The pair laid out a series of areas that LVMH is working on in the Amazon, as part of a five million-euro program over five years.
“We will contribute to solving two essential issues — the first one is to attempt a reforestation in this area and to improve the management of forest fires in the Amazon and also to create sustainable jobs for the local populations — we want to do this in order to provide livelihoods to the people living in this area so that they don’t have to resort to deforestation,” he said.
They will work with local players in Brazil, Bolivia, Ecuador and Peru to train people in forest management, and support jobs in a sustainable manner. The project includes setting up a local radio system to help prevent forest fires.
Some 13 million people live in the Amazon, noted Azoulay.
“We cannot let these groups disappear, we cannot let the Amazon disappear — the world’s lungs,” she said. The director noted that UNESCO had a long-term view, having been formed after the Second World War, with the goal of creating a better place for future generations.

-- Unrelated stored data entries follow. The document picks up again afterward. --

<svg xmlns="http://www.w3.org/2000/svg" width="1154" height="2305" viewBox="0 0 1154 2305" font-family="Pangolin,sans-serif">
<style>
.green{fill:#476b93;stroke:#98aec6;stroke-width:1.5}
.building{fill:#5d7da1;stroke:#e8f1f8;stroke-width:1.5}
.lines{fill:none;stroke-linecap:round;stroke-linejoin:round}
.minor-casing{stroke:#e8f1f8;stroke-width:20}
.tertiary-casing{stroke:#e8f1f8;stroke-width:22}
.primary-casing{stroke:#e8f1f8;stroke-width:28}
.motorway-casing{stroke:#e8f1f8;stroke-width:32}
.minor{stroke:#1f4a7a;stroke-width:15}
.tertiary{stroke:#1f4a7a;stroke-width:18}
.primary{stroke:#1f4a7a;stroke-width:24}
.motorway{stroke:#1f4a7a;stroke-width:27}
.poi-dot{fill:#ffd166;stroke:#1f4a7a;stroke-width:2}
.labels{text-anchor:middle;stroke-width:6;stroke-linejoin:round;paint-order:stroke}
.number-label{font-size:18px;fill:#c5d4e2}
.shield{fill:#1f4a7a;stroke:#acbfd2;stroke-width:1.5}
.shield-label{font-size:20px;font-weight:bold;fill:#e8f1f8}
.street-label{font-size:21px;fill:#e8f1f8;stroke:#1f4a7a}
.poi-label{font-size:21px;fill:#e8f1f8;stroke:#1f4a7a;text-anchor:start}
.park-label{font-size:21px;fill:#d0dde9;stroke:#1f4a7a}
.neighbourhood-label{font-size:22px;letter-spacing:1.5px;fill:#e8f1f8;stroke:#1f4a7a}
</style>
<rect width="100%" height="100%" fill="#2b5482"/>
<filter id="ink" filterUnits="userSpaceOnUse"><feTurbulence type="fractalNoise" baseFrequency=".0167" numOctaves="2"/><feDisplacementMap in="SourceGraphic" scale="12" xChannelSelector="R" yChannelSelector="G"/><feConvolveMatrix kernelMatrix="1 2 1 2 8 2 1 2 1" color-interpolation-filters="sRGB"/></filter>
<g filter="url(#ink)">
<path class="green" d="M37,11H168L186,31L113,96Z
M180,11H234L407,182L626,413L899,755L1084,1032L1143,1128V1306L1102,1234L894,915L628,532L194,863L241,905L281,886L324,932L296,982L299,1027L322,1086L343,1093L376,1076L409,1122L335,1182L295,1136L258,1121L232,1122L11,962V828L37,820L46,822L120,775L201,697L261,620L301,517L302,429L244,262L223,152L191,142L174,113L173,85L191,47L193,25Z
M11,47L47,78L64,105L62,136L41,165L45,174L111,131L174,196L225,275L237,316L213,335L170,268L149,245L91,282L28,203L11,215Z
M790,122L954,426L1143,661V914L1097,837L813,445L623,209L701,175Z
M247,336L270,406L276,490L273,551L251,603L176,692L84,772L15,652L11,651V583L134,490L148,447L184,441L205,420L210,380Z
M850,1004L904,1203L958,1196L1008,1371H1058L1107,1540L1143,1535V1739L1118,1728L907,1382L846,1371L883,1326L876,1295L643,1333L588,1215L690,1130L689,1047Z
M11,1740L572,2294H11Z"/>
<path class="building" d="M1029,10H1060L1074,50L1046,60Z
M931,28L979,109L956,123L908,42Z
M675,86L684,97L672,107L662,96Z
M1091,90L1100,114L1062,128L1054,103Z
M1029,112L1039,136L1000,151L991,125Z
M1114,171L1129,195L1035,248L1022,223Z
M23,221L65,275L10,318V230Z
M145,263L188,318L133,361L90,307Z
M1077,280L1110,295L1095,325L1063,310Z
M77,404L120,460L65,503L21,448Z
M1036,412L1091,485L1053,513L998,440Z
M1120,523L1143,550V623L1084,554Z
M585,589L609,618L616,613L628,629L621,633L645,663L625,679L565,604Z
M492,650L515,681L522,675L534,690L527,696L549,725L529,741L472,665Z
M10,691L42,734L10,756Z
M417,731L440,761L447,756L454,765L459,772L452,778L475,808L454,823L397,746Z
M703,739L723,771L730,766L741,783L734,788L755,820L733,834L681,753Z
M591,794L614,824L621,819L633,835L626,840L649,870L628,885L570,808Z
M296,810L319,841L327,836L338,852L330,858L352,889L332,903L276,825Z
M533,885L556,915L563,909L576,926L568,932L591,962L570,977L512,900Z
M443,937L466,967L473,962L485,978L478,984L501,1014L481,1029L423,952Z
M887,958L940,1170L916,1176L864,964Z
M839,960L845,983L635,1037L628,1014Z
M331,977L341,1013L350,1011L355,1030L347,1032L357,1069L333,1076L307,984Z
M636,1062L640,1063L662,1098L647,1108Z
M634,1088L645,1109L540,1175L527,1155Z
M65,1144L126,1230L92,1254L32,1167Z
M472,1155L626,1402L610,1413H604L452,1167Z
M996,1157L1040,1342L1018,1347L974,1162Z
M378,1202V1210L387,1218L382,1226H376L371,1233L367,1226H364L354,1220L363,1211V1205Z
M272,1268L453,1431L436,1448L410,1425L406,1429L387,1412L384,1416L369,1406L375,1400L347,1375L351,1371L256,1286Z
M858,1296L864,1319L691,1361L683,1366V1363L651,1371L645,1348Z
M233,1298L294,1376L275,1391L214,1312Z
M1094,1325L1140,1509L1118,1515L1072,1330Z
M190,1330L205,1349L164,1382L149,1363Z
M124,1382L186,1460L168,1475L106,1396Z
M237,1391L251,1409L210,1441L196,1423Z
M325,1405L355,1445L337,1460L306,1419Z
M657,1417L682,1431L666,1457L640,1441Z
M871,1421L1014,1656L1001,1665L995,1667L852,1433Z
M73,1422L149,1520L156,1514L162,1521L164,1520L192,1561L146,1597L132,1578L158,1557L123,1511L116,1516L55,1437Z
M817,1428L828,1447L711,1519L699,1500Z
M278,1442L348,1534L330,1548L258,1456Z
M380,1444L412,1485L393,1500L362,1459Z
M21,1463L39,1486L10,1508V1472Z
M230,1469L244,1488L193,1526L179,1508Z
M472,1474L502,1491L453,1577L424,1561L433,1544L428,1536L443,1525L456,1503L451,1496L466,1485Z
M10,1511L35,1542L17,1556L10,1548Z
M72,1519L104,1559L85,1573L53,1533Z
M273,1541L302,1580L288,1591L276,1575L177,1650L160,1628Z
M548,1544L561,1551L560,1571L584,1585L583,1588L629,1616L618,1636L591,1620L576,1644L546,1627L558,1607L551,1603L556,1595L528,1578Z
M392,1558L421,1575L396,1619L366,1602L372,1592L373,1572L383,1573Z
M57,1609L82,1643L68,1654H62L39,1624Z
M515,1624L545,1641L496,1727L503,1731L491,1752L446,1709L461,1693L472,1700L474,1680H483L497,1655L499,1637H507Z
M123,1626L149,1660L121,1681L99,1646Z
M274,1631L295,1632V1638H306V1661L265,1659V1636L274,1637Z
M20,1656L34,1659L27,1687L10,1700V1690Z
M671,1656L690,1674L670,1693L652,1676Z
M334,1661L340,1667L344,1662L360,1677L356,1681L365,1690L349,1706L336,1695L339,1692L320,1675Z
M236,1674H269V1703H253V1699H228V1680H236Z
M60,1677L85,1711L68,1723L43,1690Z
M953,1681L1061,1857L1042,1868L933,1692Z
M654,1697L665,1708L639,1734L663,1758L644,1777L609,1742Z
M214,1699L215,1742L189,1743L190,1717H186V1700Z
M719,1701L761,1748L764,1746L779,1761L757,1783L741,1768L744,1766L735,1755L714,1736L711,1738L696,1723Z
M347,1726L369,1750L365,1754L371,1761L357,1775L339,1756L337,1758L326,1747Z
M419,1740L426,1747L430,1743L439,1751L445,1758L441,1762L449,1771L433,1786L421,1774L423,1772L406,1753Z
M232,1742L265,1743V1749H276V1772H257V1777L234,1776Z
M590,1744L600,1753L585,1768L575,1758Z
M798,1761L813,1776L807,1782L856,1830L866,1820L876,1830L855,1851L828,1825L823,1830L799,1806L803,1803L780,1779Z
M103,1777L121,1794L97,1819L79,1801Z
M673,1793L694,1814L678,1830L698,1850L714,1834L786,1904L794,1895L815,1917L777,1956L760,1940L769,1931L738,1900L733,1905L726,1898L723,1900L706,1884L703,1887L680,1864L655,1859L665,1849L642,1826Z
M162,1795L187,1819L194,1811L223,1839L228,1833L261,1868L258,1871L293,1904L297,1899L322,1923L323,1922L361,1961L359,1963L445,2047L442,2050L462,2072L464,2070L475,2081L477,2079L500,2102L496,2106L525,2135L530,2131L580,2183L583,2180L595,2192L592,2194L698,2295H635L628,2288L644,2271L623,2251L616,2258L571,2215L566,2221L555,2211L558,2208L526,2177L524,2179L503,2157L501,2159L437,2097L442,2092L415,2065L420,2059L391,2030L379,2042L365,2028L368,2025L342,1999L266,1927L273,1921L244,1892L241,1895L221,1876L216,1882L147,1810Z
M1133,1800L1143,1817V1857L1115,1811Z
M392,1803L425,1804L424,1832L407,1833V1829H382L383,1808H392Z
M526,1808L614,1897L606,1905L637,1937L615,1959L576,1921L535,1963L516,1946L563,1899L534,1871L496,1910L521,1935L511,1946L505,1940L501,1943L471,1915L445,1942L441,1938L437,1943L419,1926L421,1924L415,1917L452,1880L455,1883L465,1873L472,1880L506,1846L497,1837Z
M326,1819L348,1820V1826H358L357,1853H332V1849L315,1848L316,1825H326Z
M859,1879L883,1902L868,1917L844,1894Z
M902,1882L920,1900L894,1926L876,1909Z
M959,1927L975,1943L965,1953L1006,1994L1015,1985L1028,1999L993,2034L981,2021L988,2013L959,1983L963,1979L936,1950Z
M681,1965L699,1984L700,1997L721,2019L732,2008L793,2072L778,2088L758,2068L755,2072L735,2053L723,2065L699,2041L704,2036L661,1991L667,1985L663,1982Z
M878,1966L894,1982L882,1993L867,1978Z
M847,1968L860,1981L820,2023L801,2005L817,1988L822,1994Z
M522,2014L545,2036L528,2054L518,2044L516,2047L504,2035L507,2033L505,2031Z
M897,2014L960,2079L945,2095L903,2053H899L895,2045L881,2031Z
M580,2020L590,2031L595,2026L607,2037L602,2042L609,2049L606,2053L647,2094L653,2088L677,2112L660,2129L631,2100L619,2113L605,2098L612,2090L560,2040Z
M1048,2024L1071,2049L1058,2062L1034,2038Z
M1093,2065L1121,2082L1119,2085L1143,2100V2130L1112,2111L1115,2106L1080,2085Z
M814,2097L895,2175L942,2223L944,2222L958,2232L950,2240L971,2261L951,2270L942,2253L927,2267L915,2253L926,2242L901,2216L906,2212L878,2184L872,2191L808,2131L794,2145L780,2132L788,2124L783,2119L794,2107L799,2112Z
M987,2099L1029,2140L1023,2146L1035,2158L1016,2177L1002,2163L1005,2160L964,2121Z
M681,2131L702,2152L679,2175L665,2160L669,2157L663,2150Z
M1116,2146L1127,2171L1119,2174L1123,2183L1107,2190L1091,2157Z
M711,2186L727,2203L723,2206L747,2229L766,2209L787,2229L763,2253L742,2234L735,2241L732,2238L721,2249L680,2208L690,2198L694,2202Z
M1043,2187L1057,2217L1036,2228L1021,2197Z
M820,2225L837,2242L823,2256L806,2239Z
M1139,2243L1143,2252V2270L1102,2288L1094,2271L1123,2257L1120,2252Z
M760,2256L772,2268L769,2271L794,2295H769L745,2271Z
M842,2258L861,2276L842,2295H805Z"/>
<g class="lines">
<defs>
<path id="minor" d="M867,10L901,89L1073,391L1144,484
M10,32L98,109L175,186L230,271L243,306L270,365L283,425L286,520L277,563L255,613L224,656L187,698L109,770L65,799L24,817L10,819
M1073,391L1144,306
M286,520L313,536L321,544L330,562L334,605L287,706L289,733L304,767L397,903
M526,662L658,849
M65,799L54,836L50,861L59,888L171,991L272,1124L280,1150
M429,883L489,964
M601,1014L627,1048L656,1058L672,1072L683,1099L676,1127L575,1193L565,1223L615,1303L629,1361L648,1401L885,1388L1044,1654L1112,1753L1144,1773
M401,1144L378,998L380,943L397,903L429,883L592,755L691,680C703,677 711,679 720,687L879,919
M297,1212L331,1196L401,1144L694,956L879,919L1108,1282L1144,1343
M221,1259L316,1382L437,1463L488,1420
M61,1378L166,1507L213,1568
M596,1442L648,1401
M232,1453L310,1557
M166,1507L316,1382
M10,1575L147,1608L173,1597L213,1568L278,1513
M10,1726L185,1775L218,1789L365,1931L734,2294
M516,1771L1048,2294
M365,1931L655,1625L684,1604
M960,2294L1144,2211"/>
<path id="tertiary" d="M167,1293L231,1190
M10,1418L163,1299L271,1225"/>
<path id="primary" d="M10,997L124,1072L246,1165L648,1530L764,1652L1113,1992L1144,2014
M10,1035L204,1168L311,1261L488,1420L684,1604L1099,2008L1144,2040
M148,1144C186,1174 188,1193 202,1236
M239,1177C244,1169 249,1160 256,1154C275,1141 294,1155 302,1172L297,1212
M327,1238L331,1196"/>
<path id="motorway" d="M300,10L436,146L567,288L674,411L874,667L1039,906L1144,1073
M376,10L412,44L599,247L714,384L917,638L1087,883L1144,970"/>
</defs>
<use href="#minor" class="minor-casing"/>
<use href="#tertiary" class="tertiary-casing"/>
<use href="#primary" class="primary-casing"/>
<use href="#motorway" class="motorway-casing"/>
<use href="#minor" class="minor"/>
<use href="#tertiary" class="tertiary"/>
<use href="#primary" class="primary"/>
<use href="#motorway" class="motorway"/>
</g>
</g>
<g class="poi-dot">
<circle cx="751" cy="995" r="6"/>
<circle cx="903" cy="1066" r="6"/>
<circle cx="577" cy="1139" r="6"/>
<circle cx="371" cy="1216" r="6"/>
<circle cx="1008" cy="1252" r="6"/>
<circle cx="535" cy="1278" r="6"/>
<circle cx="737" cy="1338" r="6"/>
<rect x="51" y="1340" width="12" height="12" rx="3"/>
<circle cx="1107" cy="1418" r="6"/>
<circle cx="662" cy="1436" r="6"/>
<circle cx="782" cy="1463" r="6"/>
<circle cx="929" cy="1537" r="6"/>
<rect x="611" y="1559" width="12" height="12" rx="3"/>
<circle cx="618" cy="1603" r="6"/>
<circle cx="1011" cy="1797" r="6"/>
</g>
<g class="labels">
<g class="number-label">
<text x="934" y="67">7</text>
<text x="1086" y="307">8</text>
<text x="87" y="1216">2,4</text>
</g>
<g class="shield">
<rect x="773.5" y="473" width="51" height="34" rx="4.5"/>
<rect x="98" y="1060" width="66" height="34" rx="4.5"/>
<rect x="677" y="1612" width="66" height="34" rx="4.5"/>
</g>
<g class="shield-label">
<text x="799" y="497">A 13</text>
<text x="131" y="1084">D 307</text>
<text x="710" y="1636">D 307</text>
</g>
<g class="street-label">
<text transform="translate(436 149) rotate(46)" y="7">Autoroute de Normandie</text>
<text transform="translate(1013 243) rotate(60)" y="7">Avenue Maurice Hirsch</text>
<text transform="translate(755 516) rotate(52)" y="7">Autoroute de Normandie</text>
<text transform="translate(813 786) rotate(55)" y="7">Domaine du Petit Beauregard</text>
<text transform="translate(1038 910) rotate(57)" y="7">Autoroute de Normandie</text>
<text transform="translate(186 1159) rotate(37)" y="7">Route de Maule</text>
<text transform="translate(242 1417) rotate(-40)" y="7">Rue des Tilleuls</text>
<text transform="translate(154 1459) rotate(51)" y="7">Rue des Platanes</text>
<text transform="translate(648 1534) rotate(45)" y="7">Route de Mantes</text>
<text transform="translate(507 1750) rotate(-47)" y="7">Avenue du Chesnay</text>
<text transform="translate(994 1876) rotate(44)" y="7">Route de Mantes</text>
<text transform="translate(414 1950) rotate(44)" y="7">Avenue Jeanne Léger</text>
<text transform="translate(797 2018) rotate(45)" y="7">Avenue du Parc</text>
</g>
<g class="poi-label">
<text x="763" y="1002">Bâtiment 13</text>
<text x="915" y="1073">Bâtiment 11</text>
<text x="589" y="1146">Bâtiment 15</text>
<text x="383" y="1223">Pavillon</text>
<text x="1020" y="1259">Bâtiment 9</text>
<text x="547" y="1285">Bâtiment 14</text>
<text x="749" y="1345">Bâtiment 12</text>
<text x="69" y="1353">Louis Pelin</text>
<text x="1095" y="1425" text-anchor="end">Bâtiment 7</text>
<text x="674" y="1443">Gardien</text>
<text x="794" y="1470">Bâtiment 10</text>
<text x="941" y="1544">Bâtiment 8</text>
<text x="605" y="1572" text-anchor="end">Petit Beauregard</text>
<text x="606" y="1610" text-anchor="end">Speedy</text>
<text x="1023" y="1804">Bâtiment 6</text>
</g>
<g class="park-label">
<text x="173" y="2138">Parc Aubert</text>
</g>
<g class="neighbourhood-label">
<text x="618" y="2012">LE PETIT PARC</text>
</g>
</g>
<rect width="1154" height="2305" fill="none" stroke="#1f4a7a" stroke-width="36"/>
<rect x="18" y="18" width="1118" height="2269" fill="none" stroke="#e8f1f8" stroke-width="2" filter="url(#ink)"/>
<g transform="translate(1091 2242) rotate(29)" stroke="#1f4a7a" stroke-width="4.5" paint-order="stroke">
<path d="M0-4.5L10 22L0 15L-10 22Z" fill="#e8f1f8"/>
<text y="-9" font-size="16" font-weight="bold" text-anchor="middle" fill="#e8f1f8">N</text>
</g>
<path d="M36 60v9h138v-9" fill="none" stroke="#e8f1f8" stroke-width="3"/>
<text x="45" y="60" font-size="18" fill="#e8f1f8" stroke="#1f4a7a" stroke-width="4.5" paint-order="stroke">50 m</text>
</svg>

LVMH laid out a series of goals for its biodiversity program, including measuring the impact of activities, seeking to reduce that impact, promoting animal welfare and regenerating ecosystems. Plans to regenerate five million hectares of habitat by 2030 include programs from LVMH labels, including Guerlain’s bee conservation program training women beekeepers, Moët Hennessy’s soil regeneration program, and regenerative agriculture programs backed by Stella McCartney.
“It is true that these are very unusual times, we do hope that we will come out of this pandemic still standing even though we’ve all been weakened — but still I dare to hope, I have reason to hope,” said Arnault.
“The pandemic could have actually stopped us in our tracks but we realized that the relationship between humans and their environment is even more important to people than we thought it was — and this wakeup call of the pandemic has made it more powerful still,” he observed.